Kroatien: Caritas feiert 25-jähriges Jubiläum

Eine alternde Bevölkerung, wachsende Arbeitslosigkeit und Migration sind nur einige Herausforderungen, denen sich die kroatische Caritas stellen muss. Anlässlich eines Festaktes zu ihrem 25-jährigen Bestehen Ende November wurde immer wieder betont, dass ihre Arbeit angesichts der angespannten sozialen und wirtschaftlichen Lage im Land nach wie vor wichtig ist. Mit Blick auf die Globalisierung, die neue Formen der Armut mit sich gebracht habe, wies Caritas-Direktor Fabijan Svalina darauf hin, dass es „immer mehr temporäre und unsichere Arbeitsstellen“ gebe. Außerdem altere die Bevölkerung, die Arbeitslosigkeit wachse und die globale Finanzkrise habe dazu geführt, dass junge Menschen heute 66 Prozent ärmer seien, als die Generation ihrer Eltern.

Vor dem Hintergrund, dass rund ein Drittel der Kroaten in oder am Rande der Armut lebe, bestehe die Strategie der Caritas für das nächste Jahrzehnt darin, gesellschaftliche Veränderungen, die alle Teile der Gesellschaft stärken sollen, zu fördern, so Svalina. Insbesondere wolle die kroatische Caritas ihren Landsleuten und der Kirche in Bosnien-Herzegowina, aber auch anderen katholischen Minderheiten in ihrer Nachbarschaft „konkrete Nähe“ zeigen.
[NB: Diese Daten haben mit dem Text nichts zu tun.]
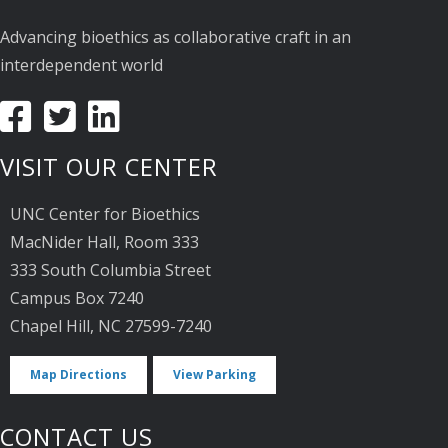
Advancing bioethics as collaborative craft in an
interdependent world
VISIT OUR CENTER
UNC Center for Bioethics
MacNider Hall, Room 333
333 South Columbia Street
Campus Box 7240
Chapel Hill, NC 27599-7240
Map Directions
View Parking
CONTACT US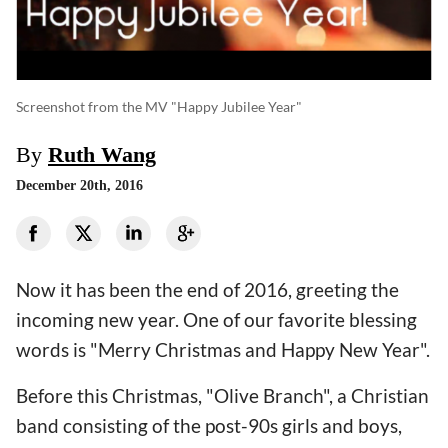
Screenshot from the MV "Happy Jubilee Year"
By
Ruth Wang
December 20th, 2016
Now it has been the end of 2016, greeting the
incoming new year. One of our favorite blessing
words is "Merry Christmas and Happy New Year".
Before this Christmas, "Olive Branch", a Christian
band consisting of the post-90s girls and boys,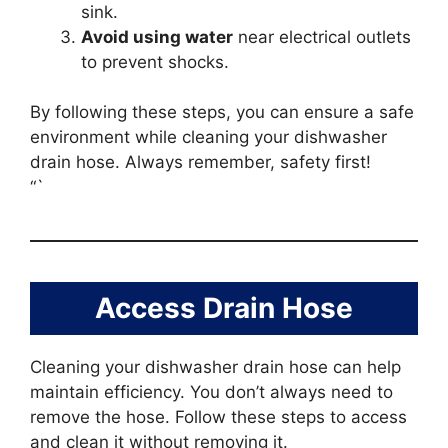
sink.
Avoid using water
near electrical outlets
to prevent shocks.
By following these steps, you can ensure a safe
environment while cleaning your dishwasher
drain hose. Always remember, safety first!
“`
Access Drain Hose
Cleaning your dishwasher drain hose can help
maintain efficiency. You don’t always need to
remove the hose. Follow these steps to access
and clean it without removing it.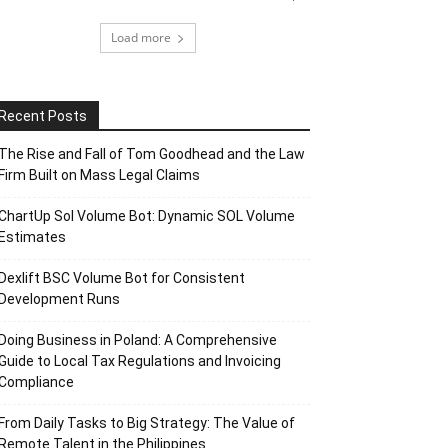
Load more
Recent Posts
The Rise and Fall of Tom Goodhead and the Law
Firm Built on Mass Legal Claims
ChartUp Sol Volume Bot: Dynamic SOL Volume
Estimates
Dexlift BSC Volume Bot for Consistent
Development Runs
Doing Business in Poland: A Comprehensive
Guide to Local Tax Regulations and Invoicing
Compliance
From Daily Tasks to Big Strategy: The Value of
Remote Talent in the Philippines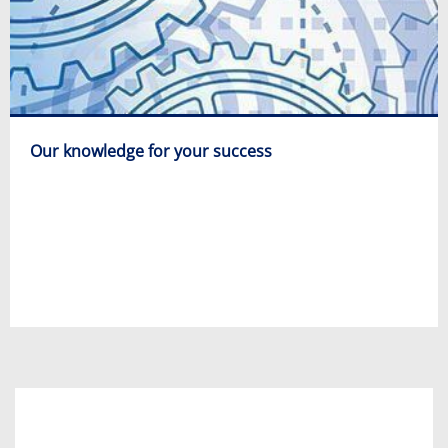
Our knowledge for your success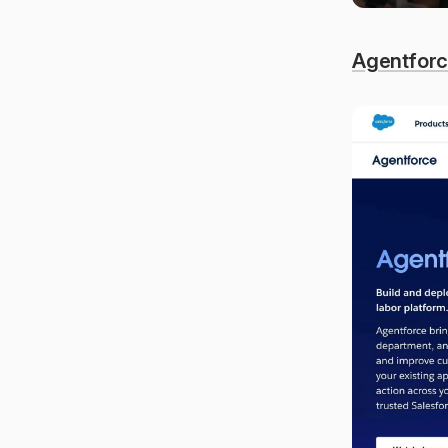
Agentfor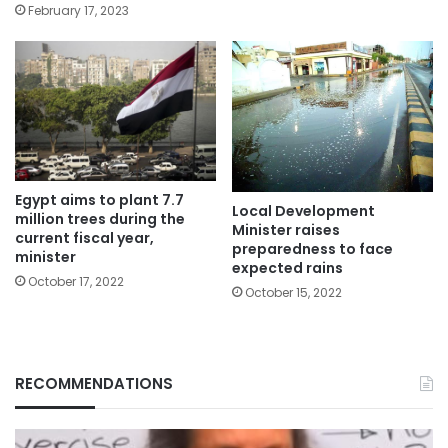
February 17, 2023
Egypt aims to plant 7.7
Local Development
million trees during the
Minister raises
current fiscal year,
preparedness to face
minister
expected rains
October 17, 2022
October 15, 2022
RECOMMENDATIONS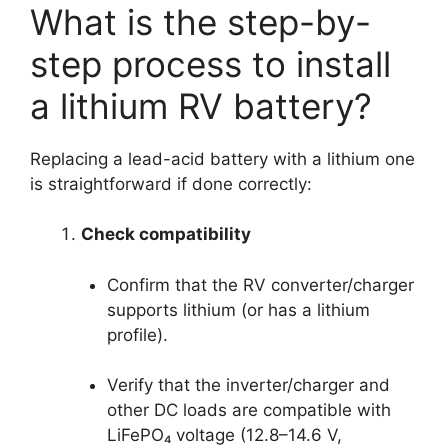
What is the step-by-
step process to install
a lithium RV battery?
Replacing a lead-acid battery with a lithium one
is straightforward if done correctly:
Check compatibility
Confirm that the RV converter/charger
supports lithium (or has a lithium
profile).
Verify that the inverter/charger and
other DC loads are compatible with
LiFePO₄ voltage (12.8–14.6 V,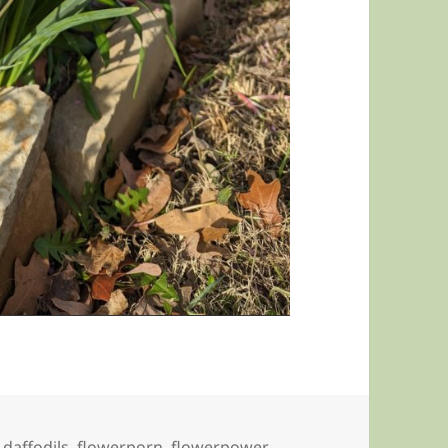
,
daffodils
,
flowerporn
,
flowerpower
,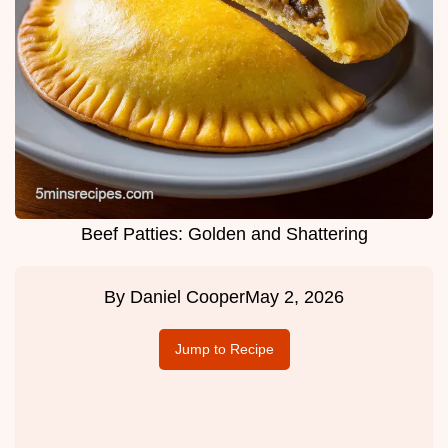
Beef Patties: Golden and Shattering
By
Daniel Cooper
May 2, 2026
Jump to Recipe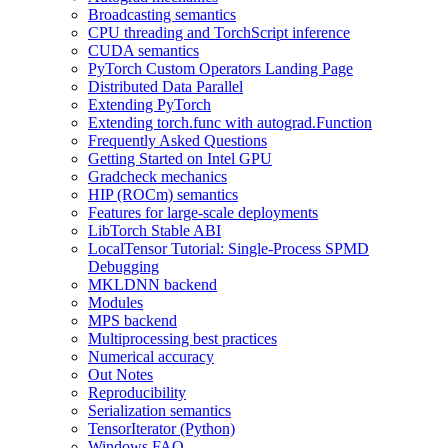
Broadcasting semantics
CPU threading and TorchScript inference
CUDA semantics
PyTorch Custom Operators Landing Page
Distributed Data Parallel
Extending PyTorch
Extending torch.func with autograd.Function
Frequently Asked Questions
Getting Started on Intel GPU
Gradcheck mechanics
HIP (ROCm) semantics
Features for large-scale deployments
LibTorch Stable ABI
LocalTensor Tutorial: Single-Process SPMD
Debugging
MKLDNN backend
Modules
MPS backend
Multiprocessing best practices
Numerical accuracy
Out Notes
Reproducibility
Serialization semantics
TensorIterator (Python)
Windows FAQ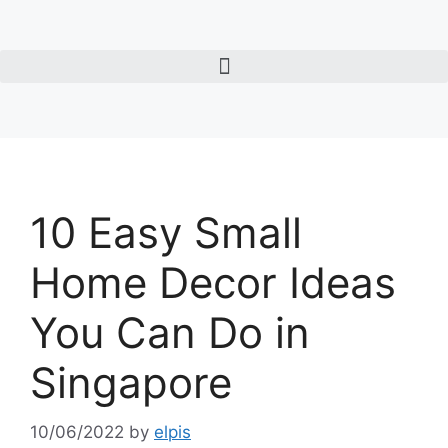
10 Easy Small
Home Decor Ideas
You Can Do in
Singapore
10/06/2022
by
elpis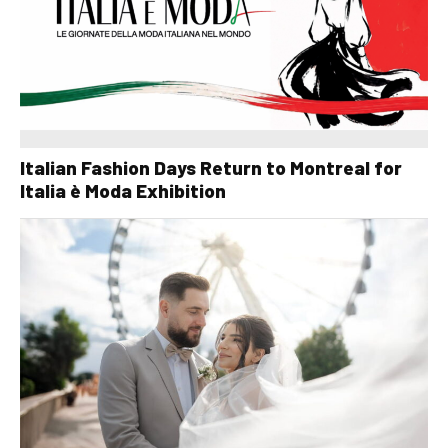
Italian Fashion Days Return to Montreal for
Italia è Moda Exhibition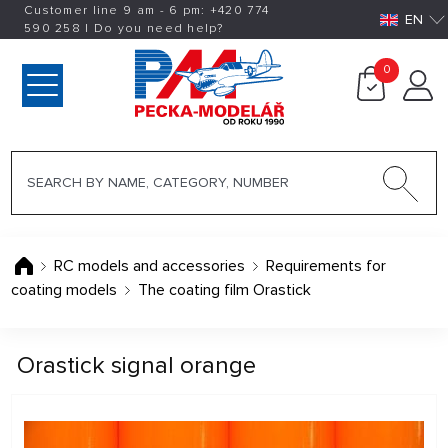
Customer line 9 am - 6 pm:
+420
774
EN
590 258
|
Do you need help?
0
RC models and accessories
Requirements for
coating models
The coating film Orastick
Orastick signal orange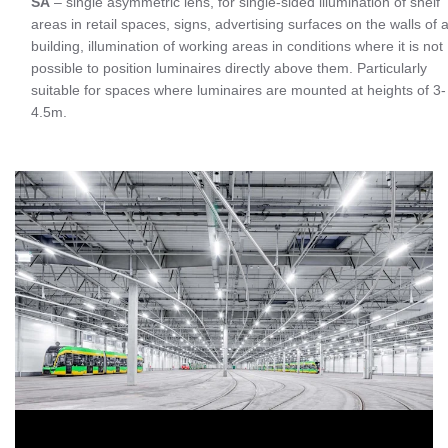
SA
– single asymmetric lens, for single-sided illumination of shelf
areas in retail spaces, signs, advertising surfaces on the walls of 
building, illumination of working areas in conditions where it is not
possible to position luminaires directly above them. Particularly
suitable for spaces where luminaires are mounted at heights of 3-
4.5m.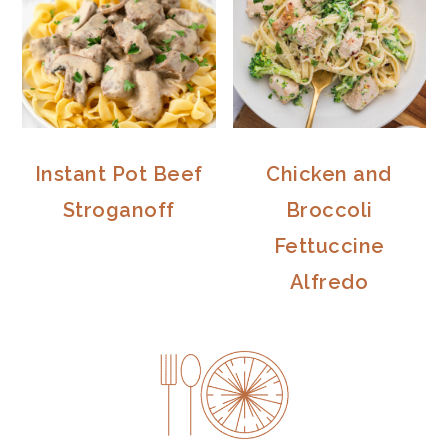
Instant Pot Beef
Chicken and
Stroganoff
Broccoli
Fettuccine
Alfredo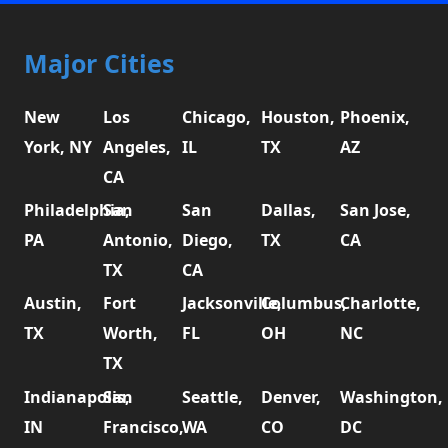
Major Cities
New
Los
Chicago,
Houston,
Phoenix,
York, NY
Angeles,
IL
TX
AZ
CA
Philadelphia,
San
San
Dallas,
San Jose,
PA
Antonio,
Diego,
TX
CA
TX
CA
Austin,
Fort
Jacksonville,
Columbus,
Charlotte,
TX
Worth,
FL
OH
NC
TX
Indianapolis,
San
Seattle,
Denver,
Washington,
IN
Francisco,
WA
CO
DC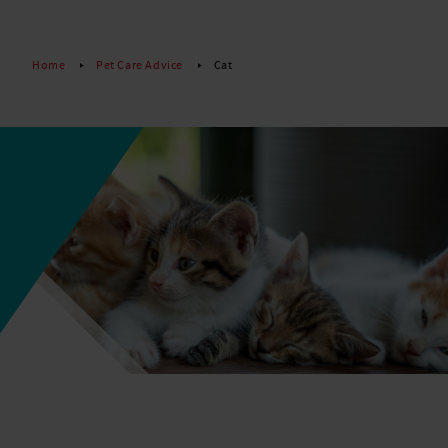
Read More
Home
Pet Care Advice
Cat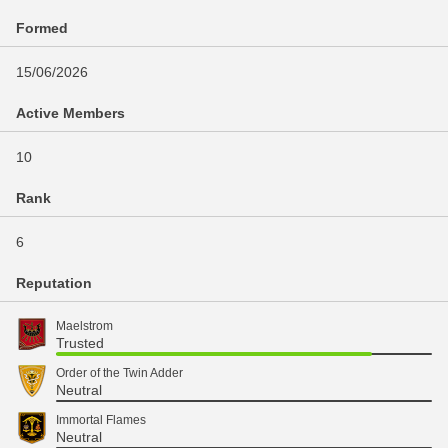
Formed
15/06/2026
Active Members
10
Rank
6
Reputation
Maelstrom
Trusted
Order of the Twin Adder
Neutral
Immortal Flames
Neutral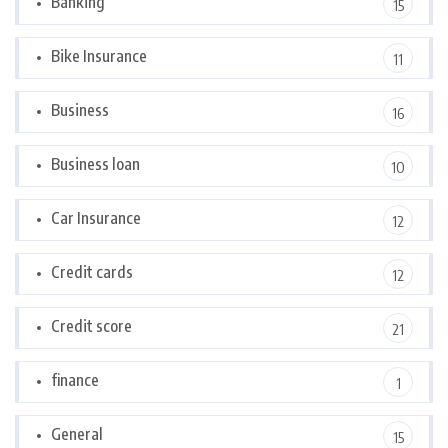
Banking
15
Bike Insurance
11
Business
16
Business loan
10
Car Insurance
12
Credit cards
12
Credit score
21
finance
1
General
15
Die Caritas wünsche sich eine Gesellschaft, in der die „Pensionäre würdig leben“, „die Alten wertgeschätzt“ und „alle Arbeitnehmer angemessen für ihre Arbeit bezahlt“ werden und in der die Jungen Zugang zu Bildung und Arbeit entsprechend ihren Qualifikationen haben und daher ihre Heimat nicht verlassen.

In ihren Anfangszeiten in den 1990er Jahren stand laut dem Caritas-Direktor die Hilfe für Flüchtlinge und Kriegsopfer im Zentrum der Arbeit. Im folgenden Jahrzehnt wurden das Netz der Caritas-Abteilungen in den Kirchgemeinden und die Freiwilligenarbeit aufgebaut. Zudem wurden Familienberatungsstellen in den Bistümern entwickelt, die neben ihrer Beratungstätigkeit die „Antwort der Kirche auf aktuelle gesellschaftliche Probleme der Familie sind und Fragen der Ehe und Familie Aufmerksamkeit widmen“. Neben der Weiterentwicklung des Netzes der Caritas-Ableger in den Bistümern und der Freiwilligenarbeit in den Gemeinden steht seit 2010 die humanitäre und Nothilfe im Vordergrund. Als Beispiele nannte Svalina die Überschwemmungen 2014 und die zahlreichen Migranten auf der Balkanroute 2015 und 2016.

Die kommende Zeit sei für die Caritas besonders intensiv, war an der Feier zu hören. So führt die kroatische Caritas auch dieses Jahr wieder ihre langjährige Aktion „Woche der Caritas“ durch, dieses Jahr unter dem Titel „Teile mit dem, der nicht hat“. Gleichzeitig findet die traditionelle Aktion „Für 1000 Freuden“ statt, bei der in ganz Kroatien Hilfsgüter für die ärmsten Familien gesammelt werden. Die Feier bildete den Abschluss der Jubiläumsaktivitäten, die in den beiden vorangegangenen Monaten stattgefunden hatten. Dabei organisierte die Caritas thematische Veranstaltungen zu Herausforderungen, vor denen sie gegenwärtig steht, beispielsweise dem Dienst an verwundbaren Gemeinschaften, dem Aufbau einer solidarischen Gesellschaft und der Zusammenarbeit mit zeitgenössischen Medien.